This post is in reference to Celestial Intellect Cybernetics's AGI (Artificial General Intelligence) Platform called Examachine. Examachine's core is a "parallel AGI kernel" which presents a generic programming API implementing parallel incremental general-purpose machine learning algorithms for heterogeneous supercomputers, and the platform provides automation of basic data science tasks such as regression and clustering intended for human-level performance. We call it an AGI Unification Architecture, and it constitutes a fresh and relatively new approach to AI. AGI Unification research is an attempt to unify many disparate aspects of AGI as explained by Alexey Potapov in AGI-2017, and our approach is to build an architecture that uses common building blocks and integrates universal induction, deep learning, and data mining approaches in the Examachine research program, the roadmap in the linked blog entry summarizes the future releases of the platform.

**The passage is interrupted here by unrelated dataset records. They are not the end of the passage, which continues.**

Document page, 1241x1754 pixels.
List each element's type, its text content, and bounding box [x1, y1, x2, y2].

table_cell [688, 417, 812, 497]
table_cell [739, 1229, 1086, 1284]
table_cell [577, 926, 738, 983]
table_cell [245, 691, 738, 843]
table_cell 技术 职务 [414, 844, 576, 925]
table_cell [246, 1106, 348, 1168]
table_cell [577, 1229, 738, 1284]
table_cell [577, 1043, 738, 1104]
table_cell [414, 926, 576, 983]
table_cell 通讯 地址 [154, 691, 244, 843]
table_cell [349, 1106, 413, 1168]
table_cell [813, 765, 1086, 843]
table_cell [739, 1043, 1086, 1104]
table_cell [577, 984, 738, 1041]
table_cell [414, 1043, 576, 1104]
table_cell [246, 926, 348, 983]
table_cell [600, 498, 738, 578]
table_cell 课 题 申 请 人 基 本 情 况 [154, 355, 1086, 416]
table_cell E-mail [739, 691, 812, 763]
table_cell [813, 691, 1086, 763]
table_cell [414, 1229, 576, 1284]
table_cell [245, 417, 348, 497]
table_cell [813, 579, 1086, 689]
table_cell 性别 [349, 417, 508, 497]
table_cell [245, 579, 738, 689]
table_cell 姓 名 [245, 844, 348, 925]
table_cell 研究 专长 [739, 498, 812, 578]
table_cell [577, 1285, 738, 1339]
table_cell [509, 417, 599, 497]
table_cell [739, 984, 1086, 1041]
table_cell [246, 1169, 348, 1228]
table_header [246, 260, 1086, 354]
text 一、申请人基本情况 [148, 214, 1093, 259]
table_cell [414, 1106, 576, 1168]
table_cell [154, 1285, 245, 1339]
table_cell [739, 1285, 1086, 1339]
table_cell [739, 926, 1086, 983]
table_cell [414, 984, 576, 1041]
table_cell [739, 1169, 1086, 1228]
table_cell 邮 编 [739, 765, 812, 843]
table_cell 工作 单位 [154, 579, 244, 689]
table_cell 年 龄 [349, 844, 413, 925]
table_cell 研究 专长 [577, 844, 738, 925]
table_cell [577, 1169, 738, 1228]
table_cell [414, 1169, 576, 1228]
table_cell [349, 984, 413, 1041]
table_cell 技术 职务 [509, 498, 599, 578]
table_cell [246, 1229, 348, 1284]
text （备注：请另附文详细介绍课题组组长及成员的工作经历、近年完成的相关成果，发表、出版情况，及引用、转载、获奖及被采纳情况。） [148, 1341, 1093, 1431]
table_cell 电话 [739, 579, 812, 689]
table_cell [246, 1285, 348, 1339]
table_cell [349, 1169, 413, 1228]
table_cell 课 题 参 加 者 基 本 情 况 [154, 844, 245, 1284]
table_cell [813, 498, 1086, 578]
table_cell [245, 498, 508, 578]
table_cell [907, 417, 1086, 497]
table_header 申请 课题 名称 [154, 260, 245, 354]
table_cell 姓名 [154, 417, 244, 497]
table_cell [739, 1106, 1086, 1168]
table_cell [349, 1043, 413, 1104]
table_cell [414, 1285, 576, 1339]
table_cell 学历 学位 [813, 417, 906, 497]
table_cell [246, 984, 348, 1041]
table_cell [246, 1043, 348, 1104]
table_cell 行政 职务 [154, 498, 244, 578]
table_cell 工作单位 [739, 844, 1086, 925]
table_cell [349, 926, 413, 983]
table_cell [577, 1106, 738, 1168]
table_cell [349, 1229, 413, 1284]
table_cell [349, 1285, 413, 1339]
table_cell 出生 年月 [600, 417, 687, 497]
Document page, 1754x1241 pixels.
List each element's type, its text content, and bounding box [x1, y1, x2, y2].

I had initially estimated the required code size to be around 1 million physical source lines (SLOC) of OCaml code for the entire platform, however, it seems that impressive results can be obtained with far fewer lines. The entire Teramachine MkII platform, excluding the libraries and other (advanced) subsystems used, of which there are many and would blow the code size by 10x or more, should be around 10.000 physical lines of code. That might turn out to be quite impressive given what it achieves. It has multiple reference machines, a complete memory system and scalable parallel universal search. That feat would be impossible in C++, of course, but it is still quite interesting to me personally. Current code size of the kernel is around 6000 OCaml + 1500 C++ SLOC, which contains some redundancy; the final product will be achieved in around 10000 OCaml/C++ SLOC. This excludes any interface and application code -- a typical finance application with interfaces amounted to around 10K lines in R, python, ML code.
On the other hand, I expect this code size to increase substantially for Teramachine MkIII and Petamachine. Teramachine MkIII would go up to 20K and Petamachine could reach 50K because of more extensive support code for GPU and FPGA ports, and more reference machines and algorithms. I had estimated Petamachine to be 100K initially. In conclusion, ML might be even more code efficient than I initially projected. Equivalent C++ code would be almost impossible to write and maintain; C++ is terrible for generic programming or any kind of advanced symbolic processing and/or advanced data structures and algorithms anyhow. I suspect only Haskell would be comparably effective for writing code such as this, but then the performance would not be so great. OCaml was certainly the right choice for the job. In later posts about this commercial project, I will try to summarize the programming lessons learned from developing sophisticated generic algorithms with OCaml. If you would excuse my enthusiasm, welcome to the future where choosing OCaml is not merely a matter of preference.